(DIRECTIONS FOR THIS TASK): Be exact. Print each record as it stands.

+---+

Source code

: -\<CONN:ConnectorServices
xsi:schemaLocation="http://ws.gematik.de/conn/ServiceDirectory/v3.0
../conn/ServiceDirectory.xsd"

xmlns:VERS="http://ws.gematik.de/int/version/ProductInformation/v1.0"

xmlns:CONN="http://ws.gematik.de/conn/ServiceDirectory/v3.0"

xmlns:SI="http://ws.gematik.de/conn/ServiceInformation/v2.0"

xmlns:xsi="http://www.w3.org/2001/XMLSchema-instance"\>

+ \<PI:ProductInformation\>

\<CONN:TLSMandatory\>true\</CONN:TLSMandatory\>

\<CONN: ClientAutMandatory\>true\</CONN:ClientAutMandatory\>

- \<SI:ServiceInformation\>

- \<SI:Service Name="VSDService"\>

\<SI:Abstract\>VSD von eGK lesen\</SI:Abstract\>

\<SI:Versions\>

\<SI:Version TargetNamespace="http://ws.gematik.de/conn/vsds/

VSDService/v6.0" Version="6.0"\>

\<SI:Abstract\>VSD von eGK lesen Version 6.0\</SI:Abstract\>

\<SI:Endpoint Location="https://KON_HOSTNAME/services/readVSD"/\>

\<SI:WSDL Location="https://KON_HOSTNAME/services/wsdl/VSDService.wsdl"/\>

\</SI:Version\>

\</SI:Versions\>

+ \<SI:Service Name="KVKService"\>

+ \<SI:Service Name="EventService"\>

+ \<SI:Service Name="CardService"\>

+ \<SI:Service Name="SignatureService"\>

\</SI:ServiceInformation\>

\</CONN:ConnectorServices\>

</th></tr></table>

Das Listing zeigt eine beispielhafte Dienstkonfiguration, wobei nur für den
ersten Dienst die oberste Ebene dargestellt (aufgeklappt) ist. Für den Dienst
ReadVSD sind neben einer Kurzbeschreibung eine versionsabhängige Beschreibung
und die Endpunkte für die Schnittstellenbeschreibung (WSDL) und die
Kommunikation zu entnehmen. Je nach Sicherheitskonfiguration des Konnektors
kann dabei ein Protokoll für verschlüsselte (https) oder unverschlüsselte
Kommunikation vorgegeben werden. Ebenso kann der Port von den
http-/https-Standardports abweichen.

+---+

(SOLUTION TO THIS TASK):
Source code

: -\<CONN:ConnectorServices
xsi:schemaLocation="http://ws.gematik.de/conn/ServiceDirectory/v3.0
../conn/ServiceDirectory.xsd"

xmlns:VERS="http://ws.gematik.de/int/version/ProductInformation/v1.0"

xmlns:CONN="http://ws.gematik.de/conn/ServiceDirectory/v3.0"

xmlns:SI="http://ws.gematik.de/conn/ServiceInformation/v2.0"

xmlns:xsi="http://www.w3.org/2001/XMLSchema-instance"\>

+ \<PI:ProductInformation\>

\<CONN:TLSMandatory\>true\</CONN:TLSMandatory\>

\<CONN: ClientAutMandatory\>true\</CONN:ClientAutMandatory\>

- \<SI:ServiceInformation\>

- \<SI:Service Name="VSDService"\>

\<SI:Abstract\>VSD von eGK lesen\</SI:Abstract\>

\<SI:Versions\>

\<SI:Version TargetNamespace="http://ws.gematik.de/conn/vsds/

VSDService/v6.0" Version="6.0"\>

\<SI:Abstract\>VSD von eGK lesen Version 6.0\</SI:Abstract\>

\<SI:Endpoint Location="https://KON_HOSTNAME/services/readVSD"/\>

\<SI:WSDL Location="https://KON_HOSTNAME/services/wsdl/VSDService.wsdl"/\>

\</SI:Version\>

\</SI:Versions\>

+ \<SI:Service Name="KVKService"\>

+ \<SI:Service Name="EventService"\>

+ \<SI:Service Name="CardService"\>

+ \<SI:Service Name="SignatureService"\>

\</SI:ServiceInformation\>

\</CONN:ConnectorServices\>

</th></tr></table>

Das Listing zeigt eine beispielhafte Dienstkonfiguration, wobei nur für den
ersten Dienst die oberste Ebene dargestellt (aufgeklappt) ist. Für den Dienst
ReadVSD sind neben einer Kurzbeschreibung eine versionsabhängige Beschreibung
und die Endpunkte für die Schnittstellenbeschreibung (WSDL) und die
Kommunikation zu entnehmen. Je nach Sicherheitskonfiguration des Konnektors
kann dabei ein Protokoll für verschlüsselte (https) oder unverschlüsselte
Kommunikation vorgegeben werden. Ebenso kann der Port von den
http-/https-Standardports abweichen.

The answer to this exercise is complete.